Para fazer frente a estas manifestações, o Governo de Hong Kong tem usado vários métodos, desde intimidação até propaganda e pressão económica, para tentar conter o desafio, naquilo que os manifestantes apelidam de "terror branco".

O MTR, metro da cidade, é o mais recente entre as empresas de Hong Kong a enfrentar críticas do público, depois de aparentemente ter cedido às críticas dos meios de comunicação oficiais, que acusaram a rede de transporte de ser um serviço "exclusivo" dedicado aos manifestantes, permitindo-lhes evoluir de um ponto de encontro para outro.

Hoje, o MTR anunciou que fecharia algumas estações de Tsuen Wan, perto do local principal do protesto, pela segunda vez no fim- de- semana. Um segundo encontro de várias centenas de pessoas, ao qual se juntaram vários familiares de polícias, foi também organizado, num outro lugar da cidade.

Uma mulher que alegava ser casada com um agente da Polícia, juntou-se para declarar apoio às forças policiais, dizendo que estas têm sido muito criticadas. "Acredito que durante estes dois meses, a Polícia foi suficientemente desonrada", disse ela, "quero que saibam que, mesmo que o mundo inteiro cuspa neles, nós familiares não o faremos".

"Tenham em mente que a vossa missão é servir o povo de Hong Kong, e não ser os inimigos de Hong Kong", acrescentou. A Polícia, regularmente criticada pelos manifestantes, está há semanas no centro da ira já que a acusam de violência.

Dez pessoas foram hospitalizadas após os confrontos de sábado - duas em estado grave - disseram os médicos, sem especificar se eram policias ou manifestantes.

Durante a noite, os manifestantes atiraram pedras e garrafas. Os protestos têm-se caracterizado com acções marcadas por espectáculos de laser, iniciativas comerciais, correntes humanas, tudo para manter vivo o movimento.

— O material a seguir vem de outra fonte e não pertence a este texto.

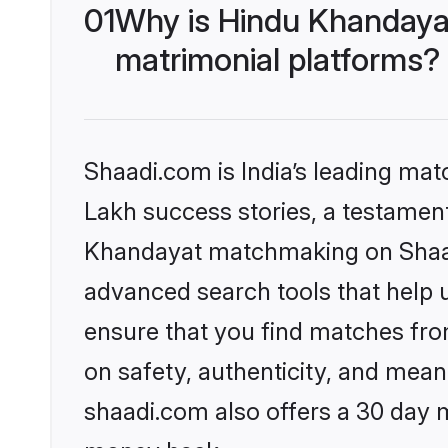
01
Why is Hindu Khandaya
matrimonial platforms?
Shaadi.com is India’s leading ma
Lakh success stories, a testament 
Khandayat matchmaking on Shaadi
advanced search tools that help u
ensure that you find matches fro
on safety, authenticity, and meani
shaadi.com also offers a 30 day 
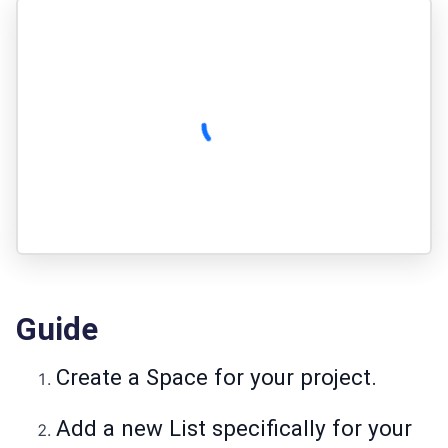
Guide
Create a Space for your project.
Add a new List specifically for your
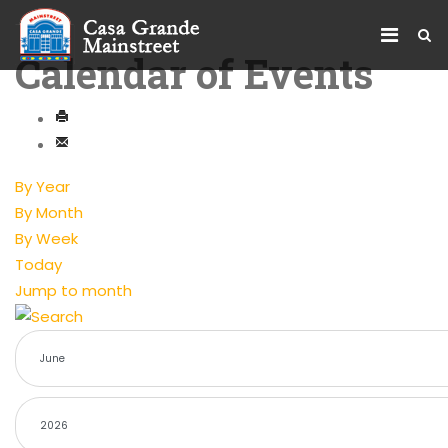
Calendar of Events
By Year
By Month
By Week
Today
Jump to month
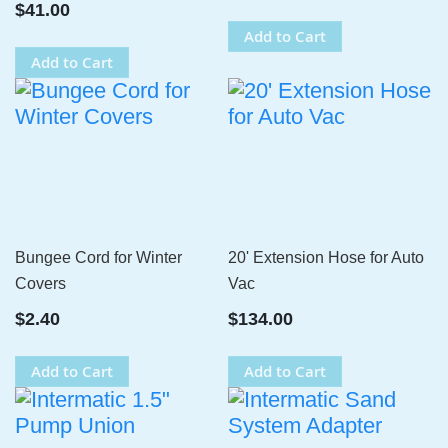
$41.00
Add to Cart
Add to Cart
Bungee Cord for Winter
20' Extension Hose for Auto
Covers
Vac
$2.40
$134.00
Add to Cart
Add to Cart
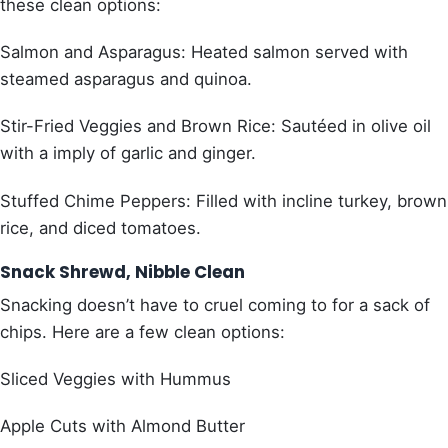
these clean options:
Salmon and Asparagus: Heated salmon served with
steamed asparagus and quinoa.
Stir-Fried Veggies and Brown Rice: Sautéed in olive oil
with a imply of garlic and ginger.
Stuffed Chime Peppers: Filled with incline turkey, brown
rice, and diced tomatoes.
Snack Shrewd, Nibble Clean
Snacking doesn’t have to cruel coming to for a sack of
chips. Here are a few clean options:
Sliced Veggies with Hummus
Apple Cuts with Almond Butter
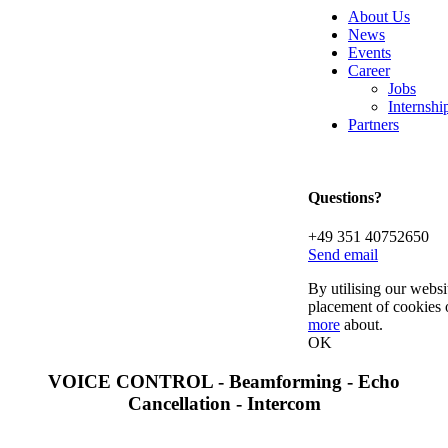
About Us
News
Events
Career
Jobs
Internsh
Partners
Questions?
+49 351 40752650
Send email
By utilising our websi
placement of cookies 
more
about.
OK
VOICE CONTROL - Beamforming - Echo
Cancellation - Intercom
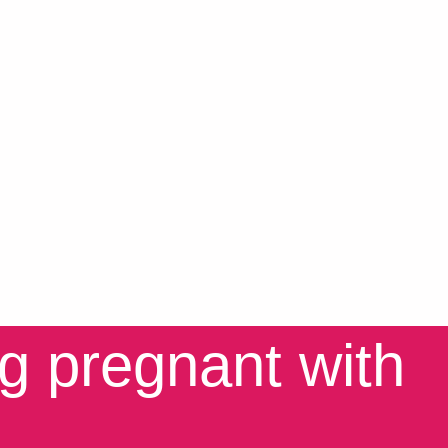
ng pregnant with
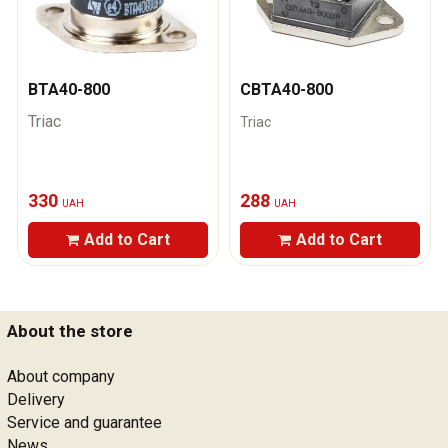
ВТА40-800
CВТА40-800
Triac
Triac
330
288
UAH
UAH
Add to Cart
Add to Cart
About the store
About company
Delivery
Service and guarantee
News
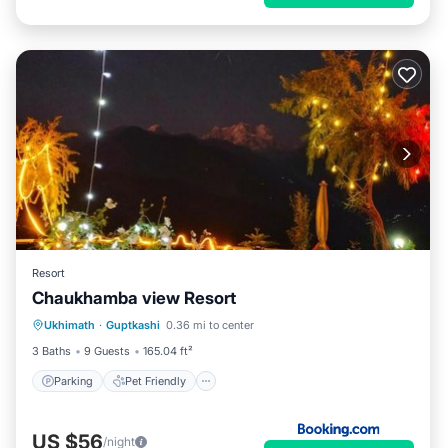
Resort
Chaukhamba view Resort
Parking
Pet Friendly
Child Friendly
Ukhimath
·
Guptkashi
0.36 mi to center
Security/Safety
3 Baths
9 Guests
165.04 ft²
Parking
Pet Friendly
US $56
/night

"As acções chatas não são interessantes para ninguém, precisamos de originalidade para atrair a atenção dos media ocidentais", disse Dennis Wong, um programador de 25 anos, que conversava on-line com outros manifestantes.

Enquanto os movimentos sociais no Ocidente geralmente consistem em demonstrações clássicas, os habitantes de Hong Kong têm uma caixa de ferramentas substancialmente maior.

"Somos inspirados em parte pelo que foi feito nos países do antigo bloco socialista na Europa, ou pelos estudantes da Praça Tiananmen de Pequim em 1989", explica Wong.

A última grande acção foi uma corrente humana de milhares de pessoas que, na sexta-feira à noite, se estendeu ao longo de quilómetros pelas ruas da antiga colónia britânica, que regressou para a China em 1997.

Iniciada em Junho, a partir da recusa de um projecto de lei polémico que autorizava a extradições para a China, a mobilização tem alargado as reivindicações, para exigir o sufrágio universal.